Este caso trouxe à mente o do cientista iraniano Mohsen Fakhrizadeh, que, segundo Israel, liderou o programa nuclear daquele país e era uma ameaça à sua segurança. Fakhrizadeh foi assassinado em 2020 num ataque que, dizem, teve a assinatura da Mossad e foi executado por um robô gerido com inteligência artificial.
Os serviços israelenses já haviam atacado explodindo celulares. Mas até agora estes tinham sido casos isolados em que estava envolvido um único dispositivo. A ação massiva e simultânea realizada com beepers e walkie-talkies esteve em outro patamar e, além da surpresa, gerou debate. Uma das críticas é que foi realizado em locais onde civis poderiam ser afetados. “As explosões no Líbano parecem ter sido direcionadas, mas causaram sérios danos colaterais indiscriminados entre os civis. Houve crianças mortas”, disse o alto representante da União Europeia, Josep Borrell. O Alto Comissário das Nações Unidas para os Direitos Humanos, Volker Türk, disse ao Conselho de Segurança que está “consternado com o impacto dos ataques. ... É um crime de guerra cometer atos de violência destinados a semear o terror entre a população civil.”
Este tipo de observações não parece afetar as intenções de nenhuma das partes. O Ministro da Defesa israelita, Yoav Gallan, anunciou “o início de uma nova fase nesta guerra”, que aparentemente tem como alvo o Líbano, com esforço até mesmo maior que Gaza. O Hezbollah, por seu lado, acusou o golpe — a humilhação, como o definiram, o seu “maior fracasso de contraespionagem em décadas” — mas isso não o vai levar a recuar da sua intenção de guerra.
A reação de ambos os lados, após os ataques de terça e quarta-feira, tem sido acelerar as ofensivas. Na sexta-feira, 20, o Hezbollah disparou dezenas de foguetes contra bases militares israelitas e, por seu lado, Israel respondeu com ataques mais intensos e afirmou ter matado um dos seus líderes estratégicos, Ibrahim Aqil, chefe das forças de elite. O que muitos temem, diante deste novo panorama, é que as águas se tornem ainda mais turbulentas e acabem provocando um confronto mais amplo, uma guerra regional com consequências terríveis.

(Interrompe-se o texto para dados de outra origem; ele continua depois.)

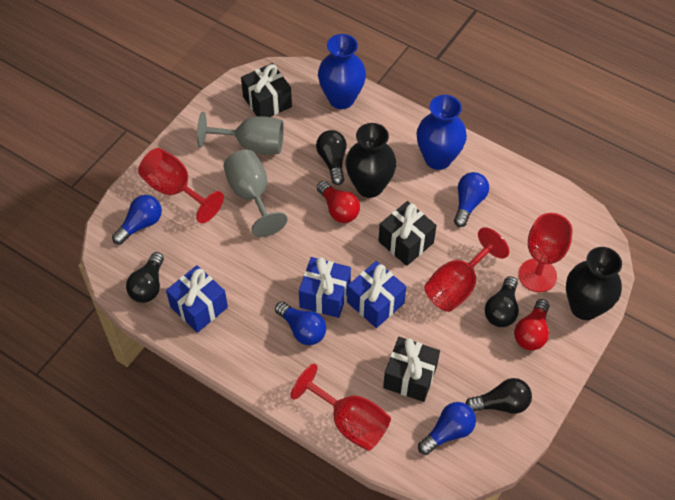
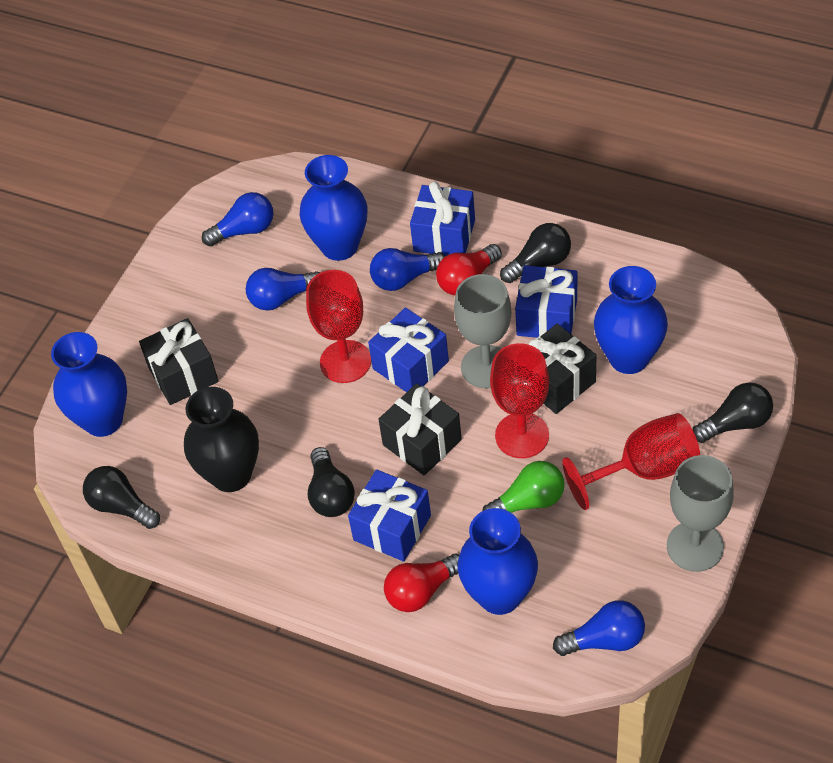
black vase: 2 -> 1
blue gift: 3 -> 4
blue vase: 2 -> 4
green light bulb: 0 -> 1
red goblet: 4 -> 3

Fonte: tradução livre de El Tiempo
COMENTO: Uma Operação de Inteligência perfeita, usando o principal objetivo do terrorismo, tão usado pelas eventuais vítimas do dia 17, semear o medo!! Espanta a hipocrisia dos "altos representantes" da União Europeia e dos Direitos Humanos da ONU, ao falarem sobre vítimas civis. Quando os autores do terrorismo são os fanáticos malucos do Hamas e do Hezbollah, civis judeus são um mero detalhe. O mais irônico de tudo foi a Operação ter aproveitado o discurso do principal líder do "Partido de Deus", contra as novas tecnologias. Enfim, o sucesso está representado no "levar o terror aos terroristas, ou servi-los o mesmo cardápio que oferecem"Pior que as mortes causadas e a quantidade de feridos, é a incerteza sobre o que pode acontecer no momento seguinte, esse é o principal fator das Ações Psicológicas! Parabéns, Israel!